Local Model: An AI model that runs on your own computer rather than in the cloud. Ollama and LM Studio let you run local models. Benefits: privacy, no per-use cost. Drawback: requires decent hardware.
Multimodal: The ability of an AI to understand and process multiple types of input, including text, images, audio, and video. Gemini and ChatGPT both support multimodal input.
MCP (Model Context Protocol): A standard for connecting AI agents to external tools and data sources. Allows agents to interact with files, databases, APIs, and more.
Memory (Agent): Information that persists between conversations. Includes configuration files, auto-memory, conversation history, and skills.
Modelfile: Ollama’s configuration file format. Defines which model to use, system prompt, and model parameters.

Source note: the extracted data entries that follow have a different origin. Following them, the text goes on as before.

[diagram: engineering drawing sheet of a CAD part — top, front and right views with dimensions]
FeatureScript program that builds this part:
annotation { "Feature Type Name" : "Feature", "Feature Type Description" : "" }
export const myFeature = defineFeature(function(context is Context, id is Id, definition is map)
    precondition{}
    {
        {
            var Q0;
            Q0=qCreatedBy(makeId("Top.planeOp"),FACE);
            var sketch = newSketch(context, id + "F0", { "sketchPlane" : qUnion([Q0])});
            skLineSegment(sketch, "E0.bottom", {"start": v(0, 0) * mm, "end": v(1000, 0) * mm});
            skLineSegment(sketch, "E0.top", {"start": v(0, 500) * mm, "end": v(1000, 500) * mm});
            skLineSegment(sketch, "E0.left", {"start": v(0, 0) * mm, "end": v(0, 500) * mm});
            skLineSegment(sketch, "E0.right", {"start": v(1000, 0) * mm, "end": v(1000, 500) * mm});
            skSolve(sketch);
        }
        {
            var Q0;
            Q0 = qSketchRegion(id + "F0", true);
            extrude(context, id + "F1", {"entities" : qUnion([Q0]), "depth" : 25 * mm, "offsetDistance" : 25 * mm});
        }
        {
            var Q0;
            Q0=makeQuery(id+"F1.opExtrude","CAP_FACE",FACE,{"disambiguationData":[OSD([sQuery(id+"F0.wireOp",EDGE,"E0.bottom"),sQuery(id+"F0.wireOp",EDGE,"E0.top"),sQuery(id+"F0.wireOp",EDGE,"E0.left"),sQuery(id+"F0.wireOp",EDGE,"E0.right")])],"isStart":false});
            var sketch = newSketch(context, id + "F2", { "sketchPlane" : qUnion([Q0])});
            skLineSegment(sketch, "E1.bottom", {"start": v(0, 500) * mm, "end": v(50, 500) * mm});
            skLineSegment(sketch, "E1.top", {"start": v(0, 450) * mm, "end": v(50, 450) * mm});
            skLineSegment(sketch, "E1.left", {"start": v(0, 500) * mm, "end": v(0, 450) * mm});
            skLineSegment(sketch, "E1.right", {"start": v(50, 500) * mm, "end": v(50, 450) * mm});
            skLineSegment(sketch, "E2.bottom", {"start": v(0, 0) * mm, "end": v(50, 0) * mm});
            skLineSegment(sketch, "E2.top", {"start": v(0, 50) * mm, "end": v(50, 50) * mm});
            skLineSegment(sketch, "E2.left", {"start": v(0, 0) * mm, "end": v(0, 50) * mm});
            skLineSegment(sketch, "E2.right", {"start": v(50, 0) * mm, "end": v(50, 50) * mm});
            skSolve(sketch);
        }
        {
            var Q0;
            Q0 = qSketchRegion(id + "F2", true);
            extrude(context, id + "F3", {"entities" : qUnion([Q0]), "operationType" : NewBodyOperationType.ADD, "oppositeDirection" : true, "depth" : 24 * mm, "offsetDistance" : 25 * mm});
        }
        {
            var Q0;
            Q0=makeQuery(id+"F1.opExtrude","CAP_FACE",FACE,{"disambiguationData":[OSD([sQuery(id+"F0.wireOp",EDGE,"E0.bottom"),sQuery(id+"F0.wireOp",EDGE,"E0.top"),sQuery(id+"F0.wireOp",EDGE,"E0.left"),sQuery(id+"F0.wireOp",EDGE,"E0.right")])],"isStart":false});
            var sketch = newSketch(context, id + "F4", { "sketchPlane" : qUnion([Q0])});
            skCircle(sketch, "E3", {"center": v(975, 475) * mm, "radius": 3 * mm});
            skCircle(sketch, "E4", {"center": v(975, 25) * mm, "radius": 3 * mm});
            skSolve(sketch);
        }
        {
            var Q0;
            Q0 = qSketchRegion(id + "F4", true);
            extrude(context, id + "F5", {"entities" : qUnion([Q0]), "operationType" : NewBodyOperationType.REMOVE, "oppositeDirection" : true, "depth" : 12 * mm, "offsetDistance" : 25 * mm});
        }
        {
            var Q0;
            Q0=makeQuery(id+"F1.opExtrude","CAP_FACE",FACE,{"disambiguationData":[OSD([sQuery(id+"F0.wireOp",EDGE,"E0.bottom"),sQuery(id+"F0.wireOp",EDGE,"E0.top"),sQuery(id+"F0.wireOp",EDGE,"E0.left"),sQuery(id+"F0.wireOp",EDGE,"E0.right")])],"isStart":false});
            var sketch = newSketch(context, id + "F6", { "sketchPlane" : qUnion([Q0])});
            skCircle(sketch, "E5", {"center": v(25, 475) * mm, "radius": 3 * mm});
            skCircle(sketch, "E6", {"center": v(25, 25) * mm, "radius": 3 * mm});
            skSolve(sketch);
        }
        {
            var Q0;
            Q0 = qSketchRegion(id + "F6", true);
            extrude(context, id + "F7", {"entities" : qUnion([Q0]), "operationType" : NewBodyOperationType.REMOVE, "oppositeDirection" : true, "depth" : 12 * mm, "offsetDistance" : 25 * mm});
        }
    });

Observe-Think-Act Loop: The core cycle every AI agent follows: observe (gather information), think (decide what to do next), and act (execute an action). The loop repeats until the task is complete. Also called the “core agent loop.”
Prompt: The input text you provide to an AI. Can be a question, instruction, or any text the AI should respond to.
Prompt Engineering: The practice of crafting effective prompts to get better AI output. A core skill for building agents.
Prompt Injection: A security concern where malicious instructions are hidden in input to trick an AI into doing something unintended. A reason to be cautious with agents that process external input.
RAG (Retrieval-Augmented Generation): A technique where the AI retrieves relevant information from a knowledge base before generating a response. Not covered in this course but important for advanced agent systems.
Reverse Prompting: A technique where you ask the AI to ask you clarifying questions before it begins a task. Improves output quality.
Self-Modifying Prompt: A pattern where the AI updates its own configuration file with new rules learned from mistakes. Over time, this reduces errors and improves consistency.
Skill: A standardized, reusable set of instructions that makes AI output more consistent and deterministic. Can be shared between users and platforms.
System Prompt: Hidden instructions that define an AI agent’s behavior, personality, and constraints. Set before the conversation begins and applies to all interactions.
Temperature: A setting that controls how creative/random an AI’s output is. Lower temperature = more predictable. Higher temperature = more creative. Default is usually fine for most tasks.
Token: The basic unit of text that AI models process. Roughly 1 token equals about 4 characters or 0.75 words in English. Pricing and context limits are measured in tokens.
Tool: A capability that an agent can use to interact with the outside world: reading files, searching the web, running code, calling APIs, etc.
Zero-Shot Prompting: Giving the AI a task without any examples. Works well for simple tasks but may need few-shot prompting for complex or specific output formats.